- Opening Delimiter -

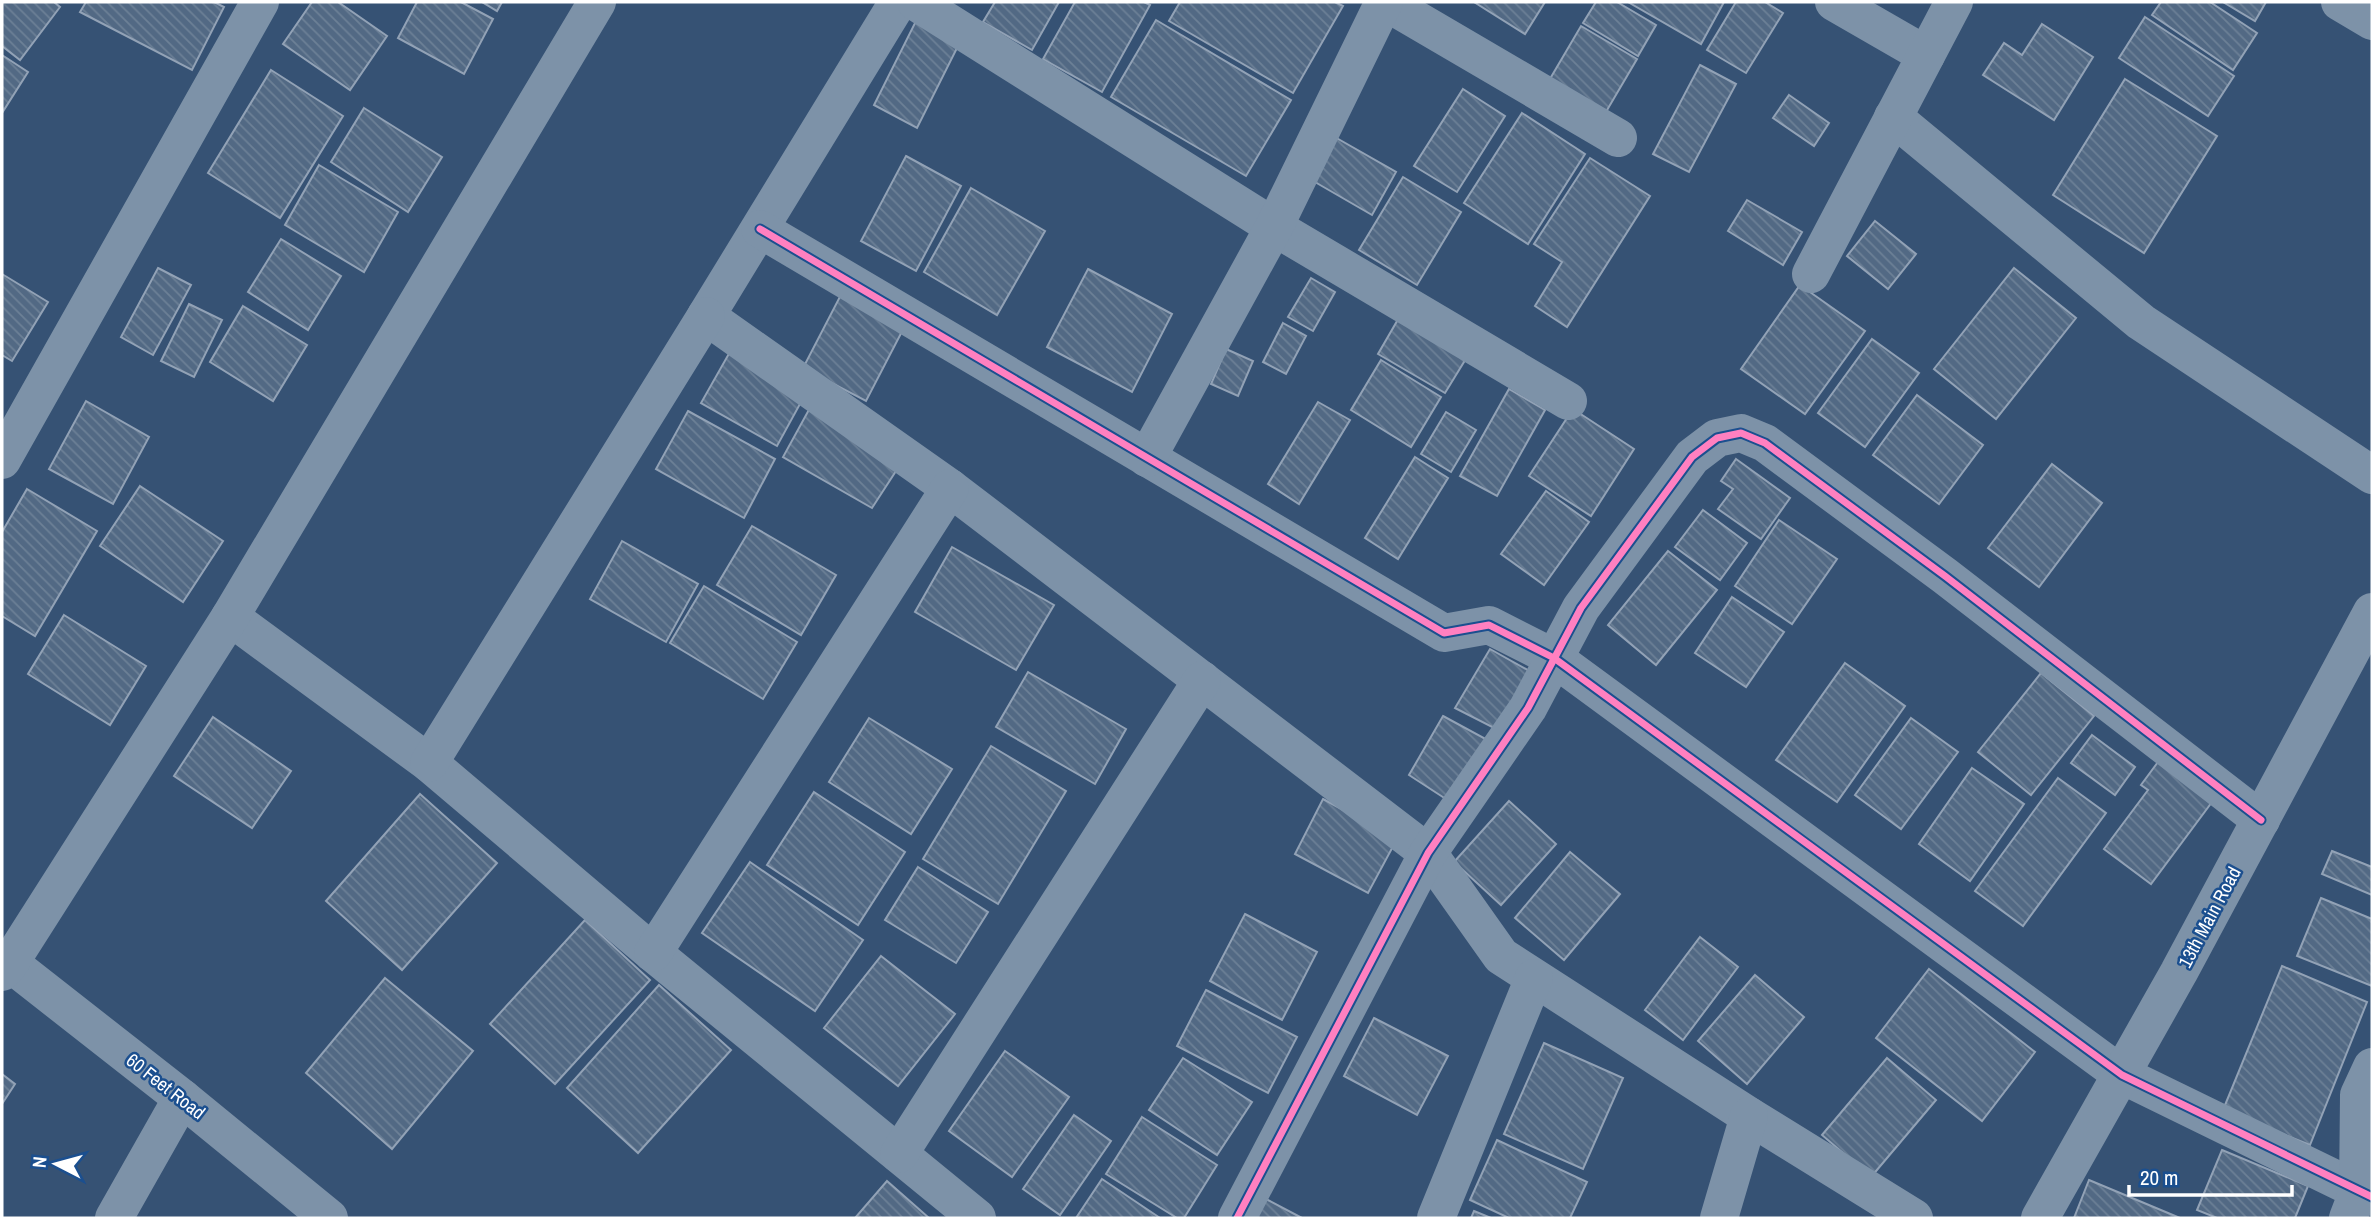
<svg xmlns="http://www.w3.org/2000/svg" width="2374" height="1220" font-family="'Archivo Narrow',sans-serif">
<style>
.building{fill:url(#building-back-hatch);stroke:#92a2b6;stroke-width:2}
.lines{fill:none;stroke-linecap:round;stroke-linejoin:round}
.minor{stroke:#7d92a8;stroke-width:38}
.cycleway-casing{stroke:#1b4f8f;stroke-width:11}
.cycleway{stroke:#ff80c0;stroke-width:7}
.labels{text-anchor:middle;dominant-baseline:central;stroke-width:5;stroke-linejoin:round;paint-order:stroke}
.street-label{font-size:19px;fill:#fff;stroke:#1b4f8f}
</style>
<defs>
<pattern id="building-back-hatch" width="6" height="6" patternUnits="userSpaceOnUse" patternTransform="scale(1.75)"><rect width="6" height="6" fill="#526984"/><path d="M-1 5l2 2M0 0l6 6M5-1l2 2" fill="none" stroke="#6c8096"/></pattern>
</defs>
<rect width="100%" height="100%" fill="#365274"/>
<g class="building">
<path d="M2,2H54L60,7L20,60L2,46Z"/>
<path d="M86,2H214L224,7L192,70L80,12Z"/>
<path d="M312,2H338L387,36L350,90L283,44Z"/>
<path d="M417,2H461L493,19L464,74L398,38Z"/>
<path d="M482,2H502L497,11Z"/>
<path d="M995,2H1059L1032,50L983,22Z"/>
<path d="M1075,2H1144L1150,5L1102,92L1043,59Z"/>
<path d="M1180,2H1335L1343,6L1293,93L1169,21Z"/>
<path d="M1474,2H1545L1525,34Z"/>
<path d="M1596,2H1617L1656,25L1638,56L1583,23Z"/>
<path d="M1628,2H1724L1701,44Z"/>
<path d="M1736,2H1765L1783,13L1746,73L1707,50Z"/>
<path d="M2161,2H2210L2257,33L2233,70L2152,15Z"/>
<path d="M2223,2H2266L2255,21Z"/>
<path d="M2145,17L2234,76L2208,116L2119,58Z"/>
<path d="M1156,20L1291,100L1246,176L1111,97Z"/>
<path d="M916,21L959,44L917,128L874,105Z"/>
<path d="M2042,24L2093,57L2054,120L1983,75L2004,43L2022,55Z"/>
<path d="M1581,26L1637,59L1603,117L1547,84Z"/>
<path d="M2,55L28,72L2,113Z"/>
<path d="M1700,65L1736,84L1689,172L1653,154Z"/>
<path d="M271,70L343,116L280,218L208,173Z"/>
<path d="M2125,79L2217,136L2144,253L2053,195Z"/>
<path d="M1463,89L1505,116L1457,192L1414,166Z"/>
<path d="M1789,95L1829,123L1814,146L1773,118Z"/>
<path d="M364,108L442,157L408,212L331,162Z"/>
<path d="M1522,113L1585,154L1528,244L1464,203Z"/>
<path d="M1333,136L1396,172L1372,215L1308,178Z"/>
<path d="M906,156L961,186L916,271L861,241Z"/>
<path d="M1590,158L1650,196L1567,327L1535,306L1562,262L1534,244Z"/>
<path d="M319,165L398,212L364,272L285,225Z"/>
<path d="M1403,177L1461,212L1417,285L1359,250Z"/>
<path d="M971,188L1045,231L997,315L924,272Z"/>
<path d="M1747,200L1802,232L1783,265L1728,231Z"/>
<path d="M1875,221L1916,254L1888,289L1847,256Z"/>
<path d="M281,239L341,276L308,330L248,292Z"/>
<path d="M158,268L191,285L153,355L121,337Z"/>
<path d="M2014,268L2076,318L1996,419L1934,369Z"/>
<path d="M1088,269L1172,314L1132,392L1047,347Z"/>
<path d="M2,274L48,302L12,361L2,355Z"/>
<path d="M1311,278L1335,292L1313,331L1288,317Z"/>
<path d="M846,285L909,318L866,401L803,368Z"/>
<path d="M1800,285L1865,331L1805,414L1741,369Z"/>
<path d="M189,304L222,320L194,377L161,361Z"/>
<path d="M243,306L307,345L273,401L210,362Z"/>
<path d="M1400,316L1467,357L1445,393L1378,354Z"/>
<path d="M1283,323L1306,336L1286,374L1263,362Z"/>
<path d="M1872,339L1919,373L1865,447L1818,413Z"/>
<path d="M1226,349L1253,361L1238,396L1211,384Z"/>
<path d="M731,350L806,393L777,446L701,403Z"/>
<path d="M1381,360L1441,397L1411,447L1351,410Z"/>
<path d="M1509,389L1545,410L1497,496L1460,476Z"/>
<path d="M1917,395L1983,445L1939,504L1873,455Z"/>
<path d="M86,401L149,437L113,504L49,469Z"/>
<path d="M1318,402L1350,420L1299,504L1268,484Z"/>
<path d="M811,406L896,471L872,508L783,457Z"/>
<path d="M1573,409L1634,449L1591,516L1529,476Z"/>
<path d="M688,411L775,459L744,518L656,469Z"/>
<path d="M1446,412L1476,430L1451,472L1421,454Z"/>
<path d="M1415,457L1448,478L1398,559L1365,538Z"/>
<path d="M1736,459L1790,498L1761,539L1718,509L1733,489L1721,481Z"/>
<path d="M2052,464L2102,503L2039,587L1988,548Z"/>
<path d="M140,486L223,541L183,602L100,546Z"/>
<path d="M27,489L97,531L35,636L2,616V532Z"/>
<path d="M1546,491L1589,522L1544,585L1501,554Z"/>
<path d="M1703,510L1747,543L1720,580L1675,547Z"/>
<path d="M1779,520L1837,559L1792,624L1735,586Z"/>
<path d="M752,526L836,575L801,635L717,585Z"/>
<path d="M622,541L698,584L666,642L590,599Z"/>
<path d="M952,547L1054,605L1016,670L915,612Z"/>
<path d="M1668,551L1717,590L1656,665L1608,625Z"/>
<path d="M704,586L797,642L763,699L670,643Z"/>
<path d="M1732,597L1784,632L1746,687L1695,653Z"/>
<path d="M64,615L146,666L110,725L28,674Z"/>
<path d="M1490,649L1533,673L1498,730L1455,708Z"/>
<path d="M1845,663L1905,706L1837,802L1776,760Z"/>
<path d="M1028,672L1126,729L1095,784L996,727Z"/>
<path d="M2041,673L2094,716L2031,795L1978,752Z"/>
<path d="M1443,716L1495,744L1452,803L1409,775Z"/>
<path d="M213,717L291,771L252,828L174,776Z"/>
<path d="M869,718L952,769L911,834L829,782Z"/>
<path d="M1911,718L1958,752L1901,829L1855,795Z"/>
<path d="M2092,735L2135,767L2115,795L2071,763Z"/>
<path d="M991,746L1066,791L998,904L923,859Z"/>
<path d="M2158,762L2212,802L2151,884L2104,849L2148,790L2141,785Z"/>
<path d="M1972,768L2024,804L1970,881L1919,844Z"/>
<path d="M2058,778L2106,813L2023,926L1975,891Z"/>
<path d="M814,792L905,852L858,925L767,865Z"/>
<path d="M420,794L497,863L402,970L326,901Z"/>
<path d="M1323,799L1397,839L1368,893L1295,854Z"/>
<path d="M1509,801L1556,844L1501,905L1454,862Z"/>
<path d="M2332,851L2372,867V895L2322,874Z"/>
<path d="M1570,852L1620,894L1564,960L1515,918Z"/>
<path d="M750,862L863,940L815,1011L702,933Z"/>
<path d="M918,867L988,912L956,963L885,920Z"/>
<path d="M2321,898L2372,919V986L2297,956Z"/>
<path d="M1245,914L1317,952L1282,1020L1210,981Z"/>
<path d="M585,920L650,980L555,1084L490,1024Z"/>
<path d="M1700,937L1738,967L1683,1040L1645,1010Z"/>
<path d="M881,956L955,1014L898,1086L824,1028Z"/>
<path d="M2282,966L2367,1002L2310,1145L2223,1110Z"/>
<path d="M1929,969L2035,1052L1982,1121L1876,1038Z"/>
<path d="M1755,975L1804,1017L1747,1084L1698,1041Z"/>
<path d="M385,978L473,1051L392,1149L306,1073Z"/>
<path d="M659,985L731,1050L638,1153L567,1088Z"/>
<path d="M1206,990L1297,1037L1268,1093L1177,1046Z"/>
<path d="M1374,1018L1448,1056L1417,1115L1344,1076Z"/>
<path d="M1544,1043L1623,1078L1583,1169L1504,1134Z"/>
<path d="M1005,1051L1069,1097L1012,1177L949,1131Z"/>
<path d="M1183,1058L1252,1102L1217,1155L1149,1110Z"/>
<path d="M1887,1058L1936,1100L1871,1177L1822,1135Z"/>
<path d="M2,1074L15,1084L2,1104Z"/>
<path d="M1074,1115L1111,1141L1060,1215L1023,1189Z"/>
<path d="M1142,1117L1217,1165L1184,1218H1177L1106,1174Z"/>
<path d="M1497,1140L1587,1182L1570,1218H1509L1470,1200Z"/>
<path d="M2222,1150L2308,1186L2295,1218H2217L2197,1210Z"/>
<path d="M1102,1179L1160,1218H1076Z"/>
<path d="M2089,1180L2180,1218H2074Z"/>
<path d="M887,1181L929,1218H855Z"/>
<path d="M1264,1198L1302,1218H1254Z"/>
<path d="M1474,1211L1491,1218H1471Z"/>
</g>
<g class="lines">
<g class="minor">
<path d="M898,2L706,316L950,488L1428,853L1501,956L1749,1116L1914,1218"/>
<path d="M916,2L1274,227L1568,401"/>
<path d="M1386,2L1618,138"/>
<path d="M1834,2L1926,55"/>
<path d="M2340,2L2372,21"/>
<path d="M1893,117L2141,322L2372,475"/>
<path d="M760,229L1444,633L1489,625L1554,658L2122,1075L2372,1197"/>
<path d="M1811,274L1954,2"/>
<path d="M1147,458L1274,227L1384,2"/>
<path d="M2,460L260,2"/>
<path d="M230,617L429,763L653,953L977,1218"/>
<path d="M429,763L706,316"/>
<path d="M653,953L950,488"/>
<path d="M2,957L182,1098L329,1218"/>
<path d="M2,972L9,964L230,617L597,2"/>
<path d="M899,1154L1202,680"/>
<path d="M114,1218L182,1098"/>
<path d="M1237,1218L1428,853L1528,708L1581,608L1692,457L1717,438L1741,433L1765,443L1945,576L2261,820"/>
<path d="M1436,1218L1534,978"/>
<path d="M1719,1218L1749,1116"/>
<path d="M2040,1218L2179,972L2372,612"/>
<path d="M2348,1218L2358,1192L2359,1095L2372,1067"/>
</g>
<g class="cycleway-casing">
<g id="cycleway">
<path d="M760,229L1444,633L1489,625L1554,658L2122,1075L2372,1197"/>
<path d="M1237,1218L1428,853L1528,708L1581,608L1692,457L1717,438L1741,433L1765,443L1945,576L2261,820"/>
</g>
</g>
<use href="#cycleway" class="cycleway"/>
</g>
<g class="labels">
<g class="street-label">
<text transform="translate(2209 917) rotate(-62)">13th Main Road</text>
<text transform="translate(166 1086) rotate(38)">60 Feet Road</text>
</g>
</g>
<rect width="2374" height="1220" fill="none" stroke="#ffffff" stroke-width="7"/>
<g transform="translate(56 1164) rotate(276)" stroke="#1b4f8f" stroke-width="5" paint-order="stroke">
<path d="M0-5L12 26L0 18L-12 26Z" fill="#ffffff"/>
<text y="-10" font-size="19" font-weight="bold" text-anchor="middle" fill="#ffffff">N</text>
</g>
<path d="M2129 1185v10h163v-10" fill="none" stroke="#ffffff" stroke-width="3.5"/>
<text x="2140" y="1185" font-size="21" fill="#ffffff" stroke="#1b4f8f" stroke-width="5" paint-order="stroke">20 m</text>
</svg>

- Closing Delimiter -

Requirement: List each line of the records that holds the string "lines".

Task output:
.lines{fill:none;stroke-linecap:round;stroke-linejoin:round}
<g class="lines">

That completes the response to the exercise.